◆ Required action ◆
Rewrite all of the records below, replacing each occurrence of "Филадельфия" with "Бостон" and changing nothing else.

◆ Material for the task ◆
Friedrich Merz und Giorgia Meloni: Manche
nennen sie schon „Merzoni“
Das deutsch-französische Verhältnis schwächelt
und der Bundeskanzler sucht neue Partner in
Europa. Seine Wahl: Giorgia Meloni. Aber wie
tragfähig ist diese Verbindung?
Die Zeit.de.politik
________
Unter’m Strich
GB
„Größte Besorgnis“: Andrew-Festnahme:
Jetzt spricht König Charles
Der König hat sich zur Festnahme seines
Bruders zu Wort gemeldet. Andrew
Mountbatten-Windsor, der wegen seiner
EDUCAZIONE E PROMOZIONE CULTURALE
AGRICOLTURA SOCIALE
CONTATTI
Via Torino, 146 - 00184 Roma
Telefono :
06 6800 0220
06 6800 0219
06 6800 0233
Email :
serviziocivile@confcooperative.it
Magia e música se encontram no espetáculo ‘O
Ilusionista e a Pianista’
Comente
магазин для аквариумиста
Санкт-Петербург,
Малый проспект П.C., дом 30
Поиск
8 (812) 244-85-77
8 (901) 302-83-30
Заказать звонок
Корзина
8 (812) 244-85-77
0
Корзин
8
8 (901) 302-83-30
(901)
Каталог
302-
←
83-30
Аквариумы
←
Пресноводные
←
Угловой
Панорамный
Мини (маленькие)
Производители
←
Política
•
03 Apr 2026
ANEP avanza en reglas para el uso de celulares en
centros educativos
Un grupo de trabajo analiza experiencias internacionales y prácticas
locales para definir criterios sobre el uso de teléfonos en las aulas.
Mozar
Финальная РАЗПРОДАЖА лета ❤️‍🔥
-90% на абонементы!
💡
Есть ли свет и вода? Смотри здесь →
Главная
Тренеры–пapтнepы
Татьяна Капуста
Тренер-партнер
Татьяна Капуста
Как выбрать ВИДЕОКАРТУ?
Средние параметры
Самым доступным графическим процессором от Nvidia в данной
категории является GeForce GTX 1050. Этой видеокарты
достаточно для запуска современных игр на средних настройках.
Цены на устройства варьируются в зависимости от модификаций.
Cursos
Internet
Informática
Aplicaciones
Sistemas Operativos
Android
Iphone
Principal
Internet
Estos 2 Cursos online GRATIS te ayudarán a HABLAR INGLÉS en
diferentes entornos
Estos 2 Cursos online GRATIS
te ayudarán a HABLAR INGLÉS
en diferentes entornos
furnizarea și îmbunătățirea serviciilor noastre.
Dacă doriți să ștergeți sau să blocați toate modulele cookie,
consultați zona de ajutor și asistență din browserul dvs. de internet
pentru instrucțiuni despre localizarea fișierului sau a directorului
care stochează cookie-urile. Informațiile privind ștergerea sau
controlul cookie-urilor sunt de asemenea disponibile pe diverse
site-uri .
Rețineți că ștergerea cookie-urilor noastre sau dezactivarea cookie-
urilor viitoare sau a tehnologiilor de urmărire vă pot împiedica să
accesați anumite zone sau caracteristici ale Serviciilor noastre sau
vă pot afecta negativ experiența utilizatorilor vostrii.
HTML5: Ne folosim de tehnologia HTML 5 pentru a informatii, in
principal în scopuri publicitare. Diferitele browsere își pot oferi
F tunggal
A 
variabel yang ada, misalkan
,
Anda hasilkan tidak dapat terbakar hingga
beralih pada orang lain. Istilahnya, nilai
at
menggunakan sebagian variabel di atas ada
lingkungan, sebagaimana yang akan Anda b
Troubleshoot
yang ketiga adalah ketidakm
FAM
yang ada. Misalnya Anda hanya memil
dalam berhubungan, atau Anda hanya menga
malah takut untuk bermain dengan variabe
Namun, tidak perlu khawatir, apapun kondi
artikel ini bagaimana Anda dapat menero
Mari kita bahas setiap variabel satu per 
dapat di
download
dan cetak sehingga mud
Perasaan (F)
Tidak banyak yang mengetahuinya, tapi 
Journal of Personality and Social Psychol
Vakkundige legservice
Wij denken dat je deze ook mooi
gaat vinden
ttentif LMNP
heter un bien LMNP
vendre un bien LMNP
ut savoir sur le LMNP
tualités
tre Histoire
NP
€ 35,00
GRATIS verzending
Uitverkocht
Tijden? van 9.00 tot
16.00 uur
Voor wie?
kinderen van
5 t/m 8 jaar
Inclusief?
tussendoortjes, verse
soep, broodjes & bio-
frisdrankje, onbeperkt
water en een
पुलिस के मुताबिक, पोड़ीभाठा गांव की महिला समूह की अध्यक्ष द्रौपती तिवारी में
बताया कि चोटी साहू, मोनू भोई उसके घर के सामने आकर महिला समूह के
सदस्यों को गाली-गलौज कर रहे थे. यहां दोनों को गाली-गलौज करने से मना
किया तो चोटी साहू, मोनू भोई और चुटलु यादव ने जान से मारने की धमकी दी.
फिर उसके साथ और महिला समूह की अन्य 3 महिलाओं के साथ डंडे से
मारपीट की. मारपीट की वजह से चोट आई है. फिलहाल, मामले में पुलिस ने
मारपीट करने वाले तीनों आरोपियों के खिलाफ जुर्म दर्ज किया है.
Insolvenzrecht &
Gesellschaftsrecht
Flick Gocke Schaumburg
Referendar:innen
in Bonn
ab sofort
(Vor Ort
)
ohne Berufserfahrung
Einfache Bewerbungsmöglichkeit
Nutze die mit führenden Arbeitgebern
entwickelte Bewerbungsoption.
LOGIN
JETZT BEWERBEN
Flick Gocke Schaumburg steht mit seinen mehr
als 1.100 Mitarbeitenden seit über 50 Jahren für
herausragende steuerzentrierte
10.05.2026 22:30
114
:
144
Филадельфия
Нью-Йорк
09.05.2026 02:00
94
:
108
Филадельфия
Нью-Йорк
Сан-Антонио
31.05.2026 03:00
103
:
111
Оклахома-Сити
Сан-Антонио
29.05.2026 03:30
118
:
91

◆ Result of this exercise ◆
Friedrich Merz und Giorgia Meloni: Manche
nennen sie schon „Merzoni“
Das deutsch-französische Verhältnis schwächelt
und der Bundeskanzler sucht neue Partner in
Europa. Seine Wahl: Giorgia Meloni. Aber wie
tragfähig ist diese Verbindung?
Die Zeit.de.politik
________
Unter’m Strich
GB
„Größte Besorgnis“: Andrew-Festnahme:
Jetzt spricht König Charles
Der König hat sich zur Festnahme seines
Bruders zu Wort gemeldet. Andrew
Mountbatten-Windsor, der wegen seiner
EDUCAZIONE E PROMOZIONE CULTURALE
AGRICOLTURA SOCIALE
CONTATTI
Via Torino, 146 - 00184 Roma
Telefono :
06 6800 0220
06 6800 0219
06 6800 0233
Email :
serviziocivile@confcooperative.it
Magia e música se encontram no espetáculo ‘O
Ilusionista e a Pianista’
Comente
магазин для аквариумиста
Санкт-Петербург,
Малый проспект П.C., дом 30
Поиск
8 (812) 244-85-77
8 (901) 302-83-30
Заказать звонок
Корзина
8 (812) 244-85-77
0
Корзин
8
8 (901) 302-83-30
(901)
Каталог
302-
←
83-30
Аквариумы
←
Пресноводные
←
Угловой
Панорамный
Мини (маленькие)
Производители
←
Política
•
03 Apr 2026
ANEP avanza en reglas para el uso de celulares en
centros educativos
Un grupo de trabajo analiza experiencias internacionales y prácticas
locales para definir criterios sobre el uso de teléfonos en las aulas.
Mozar
Финальная РАЗПРОДАЖА лета ❤️‍🔥
-90% на абонементы!
💡
Есть ли свет и вода? Смотри здесь →
Главная
Тренеры–пapтнepы
Татьяна Капуста
Тренер-партнер
Татьяна Капуста
Как выбрать ВИДЕОКАРТУ?
Средние параметры
Самым доступным графическим процессором от Nvidia в данной
категории является GeForce GTX 1050. Этой видеокарты
достаточно для запуска современных игр на средних настройках.
Цены на устройства варьируются в зависимости от модификаций.
Cursos
Internet
Informática
Aplicaciones
Sistemas Operativos
Android
Iphone
Principal
Internet
Estos 2 Cursos online GRATIS te ayudarán a HABLAR INGLÉS en
diferentes entornos
Estos 2 Cursos online GRATIS
te ayudarán a HABLAR INGLÉS
en diferentes entornos
furnizarea și îmbunătățirea serviciilor noastre.
Dacă doriți să ștergeți sau să blocați toate modulele cookie,
consultați zona de ajutor și asistență din browserul dvs. de internet
pentru instrucțiuni despre localizarea fișierului sau a directorului
care stochează cookie-urile. Informațiile privind ștergerea sau
controlul cookie-urilor sunt de asemenea disponibile pe diverse
site-uri .
Rețineți că ștergerea cookie-urilor noastre sau dezactivarea cookie-
urilor viitoare sau a tehnologiilor de urmărire vă pot împiedica să
accesați anumite zone sau caracteristici ale Serviciilor noastre sau
vă pot afecta negativ experiența utilizatorilor vostrii.
HTML5: Ne folosim de tehnologia HTML 5 pentru a informatii, in
principal în scopuri publicitare. Diferitele browsere își pot oferi
F tunggal
A 
variabel yang ada, misalkan
,
Anda hasilkan tidak dapat terbakar hingga
beralih pada orang lain. Istilahnya, nilai
at
menggunakan sebagian variabel di atas ada
lingkungan, sebagaimana yang akan Anda b
Troubleshoot
yang ketiga adalah ketidakm
FAM
yang ada. Misalnya Anda hanya memil
dalam berhubungan, atau Anda hanya menga
malah takut untuk bermain dengan variabe
Namun, tidak perlu khawatir, apapun kondi
artikel ini bagaimana Anda dapat menero
Mari kita bahas setiap variabel satu per 
dapat di
download
dan cetak sehingga mud
Perasaan (F)
Tidak banyak yang mengetahuinya, tapi 
Journal of Personality and Social Psychol
Vakkundige legservice
Wij denken dat je deze ook mooi
gaat vinden
ttentif LMNP
heter un bien LMNP
vendre un bien LMNP
ut savoir sur le LMNP
tualités
tre Histoire
NP
€ 35,00
GRATIS verzending
Uitverkocht
Tijden? van 9.00 tot
16.00 uur
Voor wie?
kinderen van
5 t/m 8 jaar
Inclusief?
tussendoortjes, verse
soep, broodjes & bio-
frisdrankje, onbeperkt
water en een
पुलिस के मुताबिक, पोड़ीभाठा गांव की महिला समूह की अध्यक्ष द्रौपती तिवारी में
बताया कि चोटी साहू, मोनू भोई उसके घर के सामने आकर महिला समूह के
सदस्यों को गाली-गलौज कर रहे थे. यहां दोनों को गाली-गलौज करने से मना
किया तो चोटी साहू, मोनू भोई और चुटलु यादव ने जान से मारने की धमकी दी.
फिर उसके साथ और महिला समूह की अन्य 3 महिलाओं के साथ डंडे से
मारपीट की. मारपीट की वजह से चोट आई है. फिलहाल, मामले में पुलिस ने
मारपीट करने वाले तीनों आरोपियों के खिलाफ जुर्म दर्ज किया है.
Insolvenzrecht &
Gesellschaftsrecht
Flick Gocke Schaumburg
Referendar:innen
in Bonn
ab sofort
(Vor Ort
)
ohne Berufserfahrung
Einfache Bewerbungsmöglichkeit
Nutze die mit führenden Arbeitgebern
entwickelte Bewerbungsoption.
LOGIN
JETZT BEWERBEN
Flick Gocke Schaumburg steht mit seinen mehr
als 1.100 Mitarbeitenden seit über 50 Jahren für
herausragende steuerzentrierte
10.05.2026 22:30
114
:
144
Бостон
Нью-Йорк
09.05.2026 02:00
94
:
108
Бостон
Нью-Йорк
Сан-Антонио
31.05.2026 03:00
103
:
111
Оклахома-Сити
Сан-Антонио
29.05.2026 03:30
118
:
91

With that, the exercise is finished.